**Data supplied**.
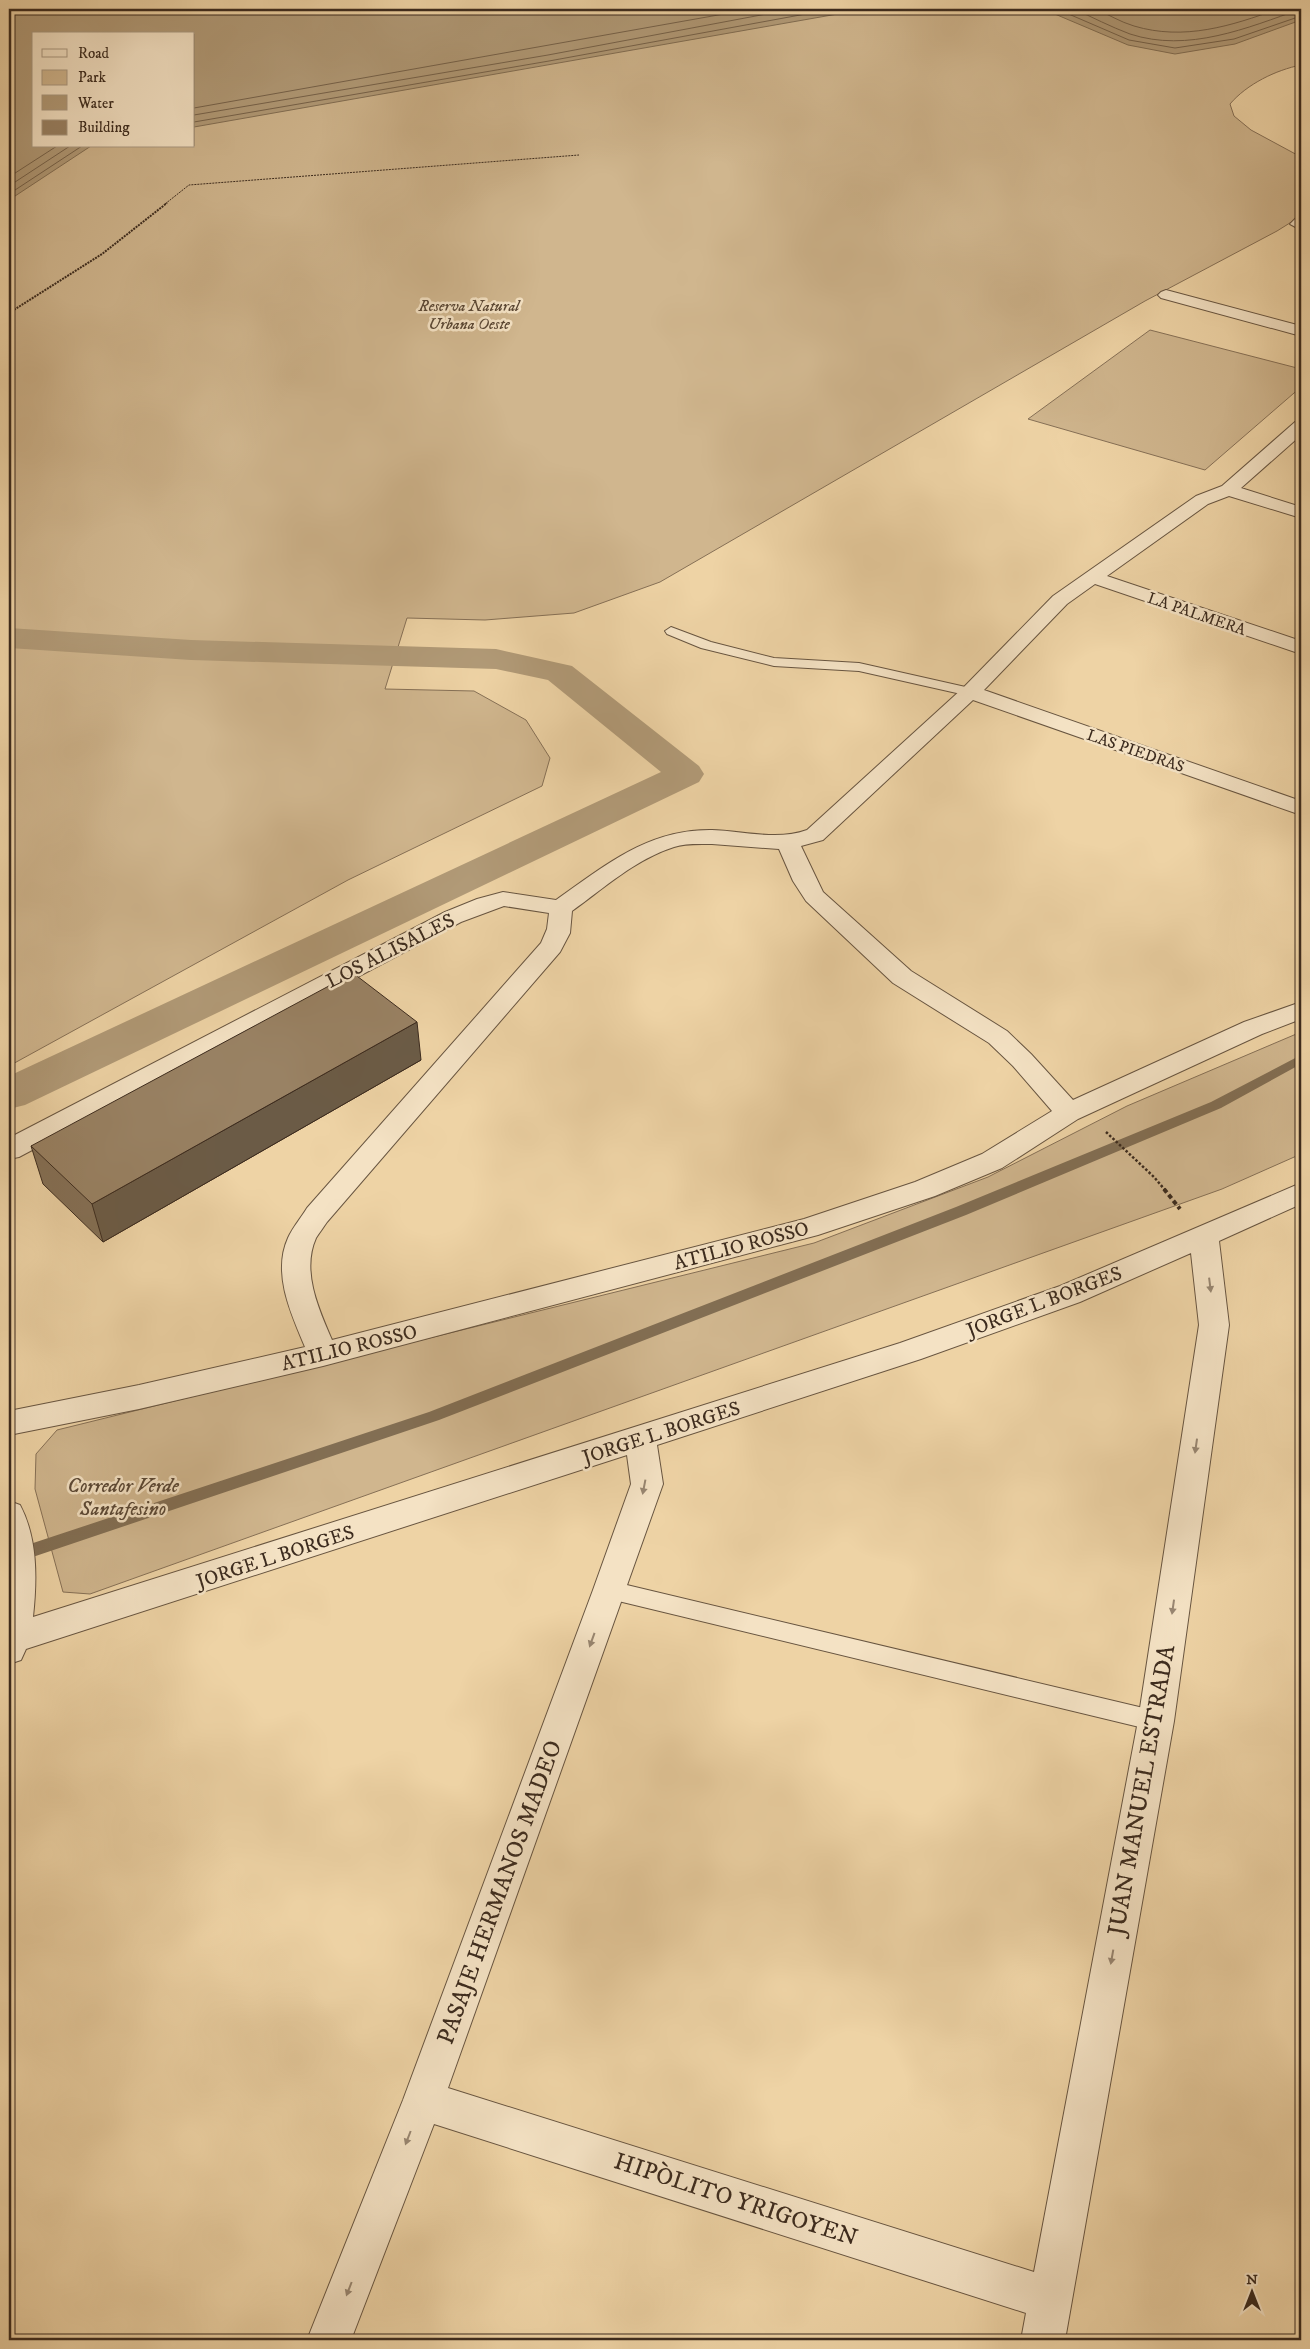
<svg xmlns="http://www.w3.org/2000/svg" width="1310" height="2349" font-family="'IM FELL DW Pica',serif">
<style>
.green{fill:#d0b68e;stroke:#867056;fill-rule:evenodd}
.water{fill:#b19a77;stroke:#826e53}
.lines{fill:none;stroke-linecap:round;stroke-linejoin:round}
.shore{stroke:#76624a;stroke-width:1}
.stream{fill:#826e53;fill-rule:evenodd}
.canal{fill:#b19a77;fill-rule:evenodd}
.lane-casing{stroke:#685540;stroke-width:2}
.street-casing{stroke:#685540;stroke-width:2}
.path-far3{stroke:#3c2b1e;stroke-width:1;stroke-dasharray:2 1;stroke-linecap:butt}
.path-far2{stroke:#3c2b1e;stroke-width:2;stroke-dasharray:2 1;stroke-linecap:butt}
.path-far1{stroke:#3c2b1e;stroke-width:2.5;stroke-dasharray:2.5 2;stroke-linecap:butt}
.path{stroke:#3c2b1e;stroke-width:4;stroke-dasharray:4.5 3;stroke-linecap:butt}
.lane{fill:#f4e2c4;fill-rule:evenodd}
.street{fill:#f4e2c4;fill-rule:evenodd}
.wall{fill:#847056;stroke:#3c2b1e}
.shaded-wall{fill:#6b5b46;stroke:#3c2b1e}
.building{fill:#998264;stroke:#3c2b1e}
.oneway{fill:#988671}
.labels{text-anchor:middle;stroke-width:5;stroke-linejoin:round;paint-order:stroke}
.far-park-label{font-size:16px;font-style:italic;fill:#5a4734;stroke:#f4e2c4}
.far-street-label{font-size:16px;fill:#3c2b1e;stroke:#f4e2c4}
.street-label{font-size:20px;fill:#3c2b1e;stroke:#f4e2c4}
.park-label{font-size:20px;font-style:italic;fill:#5a4734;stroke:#f4e2c4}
.near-street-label{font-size:24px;fill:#3c2b1e;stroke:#f4e2c4}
</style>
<rect width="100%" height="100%" fill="#eed3a5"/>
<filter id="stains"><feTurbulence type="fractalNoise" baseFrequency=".004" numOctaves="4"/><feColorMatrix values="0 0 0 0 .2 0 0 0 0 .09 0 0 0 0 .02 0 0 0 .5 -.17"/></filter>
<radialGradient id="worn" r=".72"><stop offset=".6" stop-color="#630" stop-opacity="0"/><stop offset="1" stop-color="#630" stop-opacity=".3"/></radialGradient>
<g class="green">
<path d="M9 9H1301V65C1276 70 1247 84 1230 104L1234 116 1251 130 1301 157V216L1277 231 1145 301 660 582 574 613 485 620 407 618 385 689 474 691 526 720 550 758 542 786 348 880 9 1066ZM34 34H194V146H34Z"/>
<path d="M1150 330 1301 369V387L1205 470 1028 419Z"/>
<path d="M1301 1032V1154L1222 1189 90 1594 63 1592 35 1489 36 1454 57 1430 814 1243 988 1177 1127 1106Z"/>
</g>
<g class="water">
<path d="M9 9H866L194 127V34H34V146H91L9 200Z"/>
<path d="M1043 9H1301V20L1235 44 1175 54 1128 45Z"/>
</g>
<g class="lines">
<g class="shore">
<path d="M1057 9 1129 40 1175 48 1234 39 1301 16"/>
<path d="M1074 9C1092 17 1111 27 1130 34 1188 53 1247 28 1301 9"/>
<path d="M1095 9C1108 14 1120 22 1134 26 1184 41 1231 26 1278 9"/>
<path d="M194 108 752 9"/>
<path d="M194 115 548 55 793 9"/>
<path d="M194 122 549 61 833 9"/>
<path d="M9 177 57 146"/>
<path d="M9 186 70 146"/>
<path d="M9 194 82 146"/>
</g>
<path class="stream" d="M1301 1055V1064L1221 1108 966 1215 439 1420 9 1565V1551L429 1412 956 1207 1211 1102Z"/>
<path class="canal" d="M9 628 191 640 496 649 572 666 699 766 704 774 699 782 25 1105 9 1109V1076L661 772 548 680 496 669 191 660 9 648Z"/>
<defs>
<g id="lane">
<path d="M671 627 711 642 774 658 859 663 970 688 977 692 970 696 859 671 774 666 701 648 667 634 665 631Z"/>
<path d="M610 1581 1156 1711 1164 1714 1167 1721 1164 1728 1156 1731 610 1599 602 1596 599 1590 602 1584Z"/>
</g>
<g id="street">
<path d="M1301 217V230L1290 224 1296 218Z"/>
<path d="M1166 290 1301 326V336L1161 298 1158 295 1161 292Z"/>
<path d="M1301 421V435L1241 488 1301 507V518L1229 496 1208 504 1107 576 1301 641V654L1095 584 1067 604 984 690 1301 801V815L973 700 823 840 801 846 823 892 911 971 1007 1031 1031 1054 1073 1100 1244 1022 1301 1002V1019L1262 1034 1078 1119 1002 1168 935 1196 818 1235 323 1366 139 1409 9 1435V1411L139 1385 305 1347C291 1314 272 1273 288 1238 293 1227 301 1218 307 1208L541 943 547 929 549 913 504 906 461 922 19 1157 9 1159V1138L445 912 477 899 503 892 556 900C606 865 648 829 712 830 744 831 777 841 807 830L963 688 1053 596 1196 496 1222 486 1295 422ZM712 844 779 849 793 881 806 901 893 983 989 1043 1013 1066 1052 1111 982 1154 915 1182 804 1219 332 1340C319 1310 301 1271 316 1238 319 1233 323 1228 327 1222L560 952 570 933 572 911C604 888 636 859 674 847 685 843 700 844 712 844Z"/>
<path d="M1301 1183V1204L1219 1241 1229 1325 1174 1721 1065 2340H1021L1026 2313 434 2124 351 2340H307L403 2100 593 1590 631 1484 627 1455 26 1649 21 1660 9 1664V1501L20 1505C38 1539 37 1580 33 1617L900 1343 1060 1286ZM1191 1253 1199 1325 1138 1721 1034 2272 448 2088 663 1484 657 1445 921 1359 1080 1302Z"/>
</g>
</defs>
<use href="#lane" class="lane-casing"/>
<use href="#street" class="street-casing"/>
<path class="path-far3" d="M165 204 189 185 579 155"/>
<path class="path-far2" d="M9 313 102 254 167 203"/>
<path class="path-far1" d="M1106 1132 1154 1177 1165 1190"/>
<path class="path" d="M1164 1189 1180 1209"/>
<use href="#lane" class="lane"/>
<use href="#street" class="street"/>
</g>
<path class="wall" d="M421 1060 103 1242 43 1184 31 1146Z"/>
<path class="shaded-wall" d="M417 1022 421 1060 103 1242 92 1204Z"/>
<path class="building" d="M353 973 417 1022 92 1204 31 1146Z"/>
<defs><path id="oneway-solid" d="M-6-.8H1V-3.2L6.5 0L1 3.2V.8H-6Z" transform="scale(1.25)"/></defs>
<g class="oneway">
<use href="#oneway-solid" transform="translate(1210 1285) rotate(83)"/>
<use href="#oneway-solid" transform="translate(1196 1446) rotate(98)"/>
<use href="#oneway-solid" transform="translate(644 1487) rotate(101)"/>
<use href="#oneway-solid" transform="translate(1173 1607) rotate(98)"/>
<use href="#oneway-solid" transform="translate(592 1640) rotate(110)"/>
<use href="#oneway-solid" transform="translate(1112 1957) rotate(100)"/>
<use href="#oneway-solid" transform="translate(408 2138) rotate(111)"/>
<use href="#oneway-solid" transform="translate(349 2289) rotate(111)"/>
</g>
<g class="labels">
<g class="far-park-label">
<text x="469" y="311">Reserva Natural<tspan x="469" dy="18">Urbana Oeste</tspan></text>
</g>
<g class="far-street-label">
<text transform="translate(1197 613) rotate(19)" y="6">LA PALMERA</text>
<text transform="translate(1136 750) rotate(19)" y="6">LAS PIEDRAS</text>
</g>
<g class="street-label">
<text transform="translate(390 950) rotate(-27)" y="7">LOS ALISALES</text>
<text transform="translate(741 1245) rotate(-15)" y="7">ATILIO ROSSO</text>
<text transform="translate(1044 1301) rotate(-21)" y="7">JORGE L BORGES</text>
<text transform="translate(349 1347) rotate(-14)" y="7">ATILIO ROSSO</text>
<text transform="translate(661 1432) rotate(-18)" y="7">JORGE L BORGES</text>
<text transform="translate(275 1556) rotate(-18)" y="7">JORGE L BORGES</text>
</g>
<g class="park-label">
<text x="123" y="1492">Corredor Verde<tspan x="123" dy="23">Santafesino</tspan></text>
</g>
<g class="near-street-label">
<text transform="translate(1141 1790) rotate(-80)" y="8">JUAN MANUEL ESTRADA</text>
<text transform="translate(499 1892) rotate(-70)" y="8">PASAJE HERMANOS MADEO</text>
<text transform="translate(736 2199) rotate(18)" y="8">HIPÒLITO YRIGOYEN</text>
</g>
</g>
<rect width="1310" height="2349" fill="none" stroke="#eed3a5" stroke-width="30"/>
<rect x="10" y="10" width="1290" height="2329" fill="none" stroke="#3c2b1e" stroke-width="2.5"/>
<rect x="15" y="15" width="1280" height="2319" fill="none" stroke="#3c2b1e"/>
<rect x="32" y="32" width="162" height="115" fill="#f4e2c4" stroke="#aa9982"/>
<rect x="42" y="49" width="25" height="8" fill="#f4e2c4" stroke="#aa9982"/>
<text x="78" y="58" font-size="15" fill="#3c2b1e">Road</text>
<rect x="42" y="70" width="25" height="15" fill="#d0b68e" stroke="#aa9982"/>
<text x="78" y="82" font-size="15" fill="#3c2b1e">Park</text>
<rect x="42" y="95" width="25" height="15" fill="#b19a77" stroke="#aa9982"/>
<text x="78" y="108" font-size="15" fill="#3c2b1e">Water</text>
<rect x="42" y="120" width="25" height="15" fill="#998264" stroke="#aa9982"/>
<text x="78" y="132" font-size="15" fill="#3c2b1e">Building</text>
<g transform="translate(1252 2292)" stroke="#f4e2c4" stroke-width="4" paint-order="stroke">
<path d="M0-4L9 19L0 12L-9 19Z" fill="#3c2b1e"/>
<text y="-8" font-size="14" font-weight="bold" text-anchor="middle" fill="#3c2b1e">N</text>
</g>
<rect width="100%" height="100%" filter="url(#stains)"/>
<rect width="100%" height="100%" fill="url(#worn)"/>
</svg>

**Task instructions**. Exactly how many lines in the listing above contain the string "anchor"? Give the number without comment.

**Task solution**. 2